Sculpture of Two-Face by Tim Bruckner
Why are symmetrical faces considered more attractive than less symmetrical faces? What makes Macs so appealing to some consumers? Why do some homes sell fast and others take a long time to sell in the same area? Balance, Rhythm, Emphasis, Unity, Movement, Pattern, and Contrast. These design principles are everywhere. Design makes the difference.
According to the BBC (Nov 18, 2004), symmetrical balance in a face is more appealing to a potential mate than asymmetry. Comic books, cartoons and movies often portray unbalanced villains as ugly (unbalanced faces to match their character). In pursuit of beauty, plastic surgery "re-designs" the human form so that it is more symmetrical and balanced. One can argue about the right or wrong of these judgments but it seems that people have an in-born desire for balanced design which influences how they perceive others and themselves.

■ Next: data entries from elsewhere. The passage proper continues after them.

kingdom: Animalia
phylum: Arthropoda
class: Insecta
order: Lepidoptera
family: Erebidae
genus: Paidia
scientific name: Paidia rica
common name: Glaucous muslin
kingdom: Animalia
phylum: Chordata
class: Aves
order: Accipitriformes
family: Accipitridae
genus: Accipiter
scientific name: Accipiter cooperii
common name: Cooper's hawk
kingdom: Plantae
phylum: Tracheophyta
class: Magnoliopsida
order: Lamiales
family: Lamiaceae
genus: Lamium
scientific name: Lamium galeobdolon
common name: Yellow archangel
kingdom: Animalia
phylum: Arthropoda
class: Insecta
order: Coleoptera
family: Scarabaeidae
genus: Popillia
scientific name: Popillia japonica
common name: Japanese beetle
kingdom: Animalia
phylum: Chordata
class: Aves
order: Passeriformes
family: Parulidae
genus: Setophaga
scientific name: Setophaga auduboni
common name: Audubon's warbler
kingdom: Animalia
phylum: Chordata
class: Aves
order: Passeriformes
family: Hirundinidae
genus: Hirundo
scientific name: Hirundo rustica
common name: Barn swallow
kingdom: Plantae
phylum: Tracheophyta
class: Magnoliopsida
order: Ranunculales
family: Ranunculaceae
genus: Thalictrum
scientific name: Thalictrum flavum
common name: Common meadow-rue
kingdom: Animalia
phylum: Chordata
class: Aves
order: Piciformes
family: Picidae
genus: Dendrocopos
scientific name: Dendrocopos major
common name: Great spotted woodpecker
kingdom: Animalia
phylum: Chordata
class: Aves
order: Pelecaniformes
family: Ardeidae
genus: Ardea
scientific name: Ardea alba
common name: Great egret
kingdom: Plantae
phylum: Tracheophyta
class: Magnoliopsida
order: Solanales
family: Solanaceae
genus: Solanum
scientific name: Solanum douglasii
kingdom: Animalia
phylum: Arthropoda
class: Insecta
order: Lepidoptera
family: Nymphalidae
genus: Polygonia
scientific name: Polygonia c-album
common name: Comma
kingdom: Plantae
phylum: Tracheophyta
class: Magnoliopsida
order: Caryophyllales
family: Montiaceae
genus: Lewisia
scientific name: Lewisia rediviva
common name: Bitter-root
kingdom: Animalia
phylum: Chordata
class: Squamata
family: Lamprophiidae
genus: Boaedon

Macs appeal to some consumers because of how they adhere to certain design principles: balance, rhythm, and unity. Apple uses a similar design theme from their smallest machines (iPod) to their desktop machines (iMac). The Mac Pro is a bit of an aberration. Having sold electronics in another life, I know some consumers find the Mac unappealing for the same reason others are so attached to it; it doesn’t look like a typical computer. In this sense, Macs do not unify with other computers. They create a feeling of imbalance which leads some consumers to reject them as unusual.
In watching “Sell this House” on A&E, again and again Roger Hazard and Tanya Memme fix hard to sell houses by applying the Principles of Design; creating unity between rooms, balancing out elements, and emphasizing important features through contrasting colors. My old art college instructors would be proud. He applies everything that I learned in a practical way to sell a product. I am always amazed at how a dull house is transformed into a desirable product simply by applying a few basic design rules.
The Principles of Design influence choices in mates, consumer items, and houses. These choices may be unconscious but Art is Everywhere.